__AIM OF THE TASK__.
The entries below contain a line with "ctors. Beyond some of the" and a line with "Volume 14 (2021-2022)". Retype exactly everything from the first down to the second, both included, and nothing else.

__DATASET ENTRIES__.

-.-.-

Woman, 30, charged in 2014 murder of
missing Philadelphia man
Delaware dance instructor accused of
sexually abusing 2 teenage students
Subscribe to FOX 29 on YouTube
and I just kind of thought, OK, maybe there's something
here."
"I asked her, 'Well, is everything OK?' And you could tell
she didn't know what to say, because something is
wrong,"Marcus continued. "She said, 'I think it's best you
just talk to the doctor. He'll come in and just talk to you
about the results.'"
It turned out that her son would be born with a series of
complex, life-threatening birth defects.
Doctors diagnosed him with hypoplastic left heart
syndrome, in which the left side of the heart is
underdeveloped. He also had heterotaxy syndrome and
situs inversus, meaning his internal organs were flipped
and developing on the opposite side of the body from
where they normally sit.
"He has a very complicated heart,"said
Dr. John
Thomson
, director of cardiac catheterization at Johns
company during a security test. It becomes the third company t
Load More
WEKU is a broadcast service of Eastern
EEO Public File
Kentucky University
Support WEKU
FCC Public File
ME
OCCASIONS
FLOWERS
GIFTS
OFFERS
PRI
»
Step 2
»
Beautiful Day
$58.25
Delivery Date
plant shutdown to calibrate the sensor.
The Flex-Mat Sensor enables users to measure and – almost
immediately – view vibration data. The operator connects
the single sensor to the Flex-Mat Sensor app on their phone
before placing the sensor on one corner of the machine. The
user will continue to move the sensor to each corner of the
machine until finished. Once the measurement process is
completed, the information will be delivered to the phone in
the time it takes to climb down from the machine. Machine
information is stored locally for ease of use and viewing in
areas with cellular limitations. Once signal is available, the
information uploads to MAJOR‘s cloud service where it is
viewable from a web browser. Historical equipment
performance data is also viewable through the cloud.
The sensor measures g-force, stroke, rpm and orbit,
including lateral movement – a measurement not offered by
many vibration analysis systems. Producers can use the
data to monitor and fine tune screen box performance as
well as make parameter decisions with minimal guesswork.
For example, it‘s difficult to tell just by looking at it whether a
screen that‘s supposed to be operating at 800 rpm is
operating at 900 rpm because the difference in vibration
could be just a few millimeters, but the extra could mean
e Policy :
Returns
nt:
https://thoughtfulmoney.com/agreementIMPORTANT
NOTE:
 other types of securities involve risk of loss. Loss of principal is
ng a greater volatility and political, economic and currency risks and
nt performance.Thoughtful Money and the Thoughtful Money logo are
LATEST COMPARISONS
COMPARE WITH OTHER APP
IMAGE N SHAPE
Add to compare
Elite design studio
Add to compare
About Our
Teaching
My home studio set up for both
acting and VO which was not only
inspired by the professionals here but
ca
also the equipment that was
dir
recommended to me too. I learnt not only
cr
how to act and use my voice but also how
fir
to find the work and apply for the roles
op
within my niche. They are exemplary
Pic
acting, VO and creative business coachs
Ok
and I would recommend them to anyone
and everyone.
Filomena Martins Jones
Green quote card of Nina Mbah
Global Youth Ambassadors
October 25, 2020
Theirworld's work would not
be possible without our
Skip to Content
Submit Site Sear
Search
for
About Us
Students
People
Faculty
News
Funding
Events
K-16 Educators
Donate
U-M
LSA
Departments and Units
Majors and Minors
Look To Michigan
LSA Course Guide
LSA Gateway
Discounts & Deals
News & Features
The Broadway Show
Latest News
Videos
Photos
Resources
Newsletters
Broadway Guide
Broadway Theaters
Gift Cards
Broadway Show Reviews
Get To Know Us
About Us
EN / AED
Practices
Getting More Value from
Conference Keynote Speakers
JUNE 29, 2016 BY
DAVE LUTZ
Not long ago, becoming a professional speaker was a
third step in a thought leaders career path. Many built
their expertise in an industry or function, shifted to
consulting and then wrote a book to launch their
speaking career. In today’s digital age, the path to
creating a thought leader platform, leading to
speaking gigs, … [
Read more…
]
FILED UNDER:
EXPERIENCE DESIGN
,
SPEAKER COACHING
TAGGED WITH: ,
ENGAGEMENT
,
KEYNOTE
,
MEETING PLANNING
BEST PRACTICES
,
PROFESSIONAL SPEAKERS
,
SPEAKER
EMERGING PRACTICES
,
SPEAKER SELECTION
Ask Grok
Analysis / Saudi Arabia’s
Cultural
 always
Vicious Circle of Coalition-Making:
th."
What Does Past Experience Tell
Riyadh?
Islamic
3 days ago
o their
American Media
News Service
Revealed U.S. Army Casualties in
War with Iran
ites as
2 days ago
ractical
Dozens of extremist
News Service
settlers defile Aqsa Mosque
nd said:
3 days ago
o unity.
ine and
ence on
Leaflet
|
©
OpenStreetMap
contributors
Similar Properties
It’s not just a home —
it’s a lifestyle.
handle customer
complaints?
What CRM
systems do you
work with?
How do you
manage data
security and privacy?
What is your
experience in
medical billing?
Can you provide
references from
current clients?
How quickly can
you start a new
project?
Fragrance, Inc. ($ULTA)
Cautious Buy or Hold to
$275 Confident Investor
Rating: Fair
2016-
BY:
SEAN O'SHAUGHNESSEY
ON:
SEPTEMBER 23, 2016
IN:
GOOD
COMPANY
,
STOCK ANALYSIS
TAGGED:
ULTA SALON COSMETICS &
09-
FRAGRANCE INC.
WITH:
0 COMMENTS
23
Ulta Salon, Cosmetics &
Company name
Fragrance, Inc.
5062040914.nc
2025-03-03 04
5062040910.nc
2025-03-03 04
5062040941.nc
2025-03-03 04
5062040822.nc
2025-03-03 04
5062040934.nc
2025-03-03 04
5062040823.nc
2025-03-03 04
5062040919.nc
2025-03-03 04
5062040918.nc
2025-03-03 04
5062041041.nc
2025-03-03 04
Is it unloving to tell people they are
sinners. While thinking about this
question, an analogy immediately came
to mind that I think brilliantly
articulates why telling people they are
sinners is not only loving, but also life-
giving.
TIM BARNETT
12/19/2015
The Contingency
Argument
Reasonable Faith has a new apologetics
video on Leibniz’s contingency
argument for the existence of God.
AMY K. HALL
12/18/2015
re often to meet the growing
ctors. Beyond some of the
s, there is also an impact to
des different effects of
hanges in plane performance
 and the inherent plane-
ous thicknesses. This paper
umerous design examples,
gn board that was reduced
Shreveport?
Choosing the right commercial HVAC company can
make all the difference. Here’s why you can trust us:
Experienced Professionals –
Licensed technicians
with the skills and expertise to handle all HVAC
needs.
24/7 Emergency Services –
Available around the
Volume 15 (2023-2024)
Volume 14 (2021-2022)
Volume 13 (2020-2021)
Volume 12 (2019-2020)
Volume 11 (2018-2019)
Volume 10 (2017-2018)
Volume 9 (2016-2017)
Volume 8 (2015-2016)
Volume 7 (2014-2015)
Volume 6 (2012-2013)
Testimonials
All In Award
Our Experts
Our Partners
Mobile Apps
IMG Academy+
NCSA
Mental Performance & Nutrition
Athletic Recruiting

-.-.-

__RESULT OF THE EXERCISE__.
ctors. Beyond some of the
s, there is also an impact to
des different effects of
hanges in plane performance
 and the inherent plane-
ous thicknesses. This paper
umerous design examples,
gn board that was reduced
Shreveport?
Choosing the right commercial HVAC company can
make all the difference. Here’s why you can trust us:
Experienced Professionals –
Licensed technicians
with the skills and expertise to handle all HVAC
needs.
24/7 Emergency Services –
Available around the
Volume 15 (2023-2024)
Volume 14 (2021-2022)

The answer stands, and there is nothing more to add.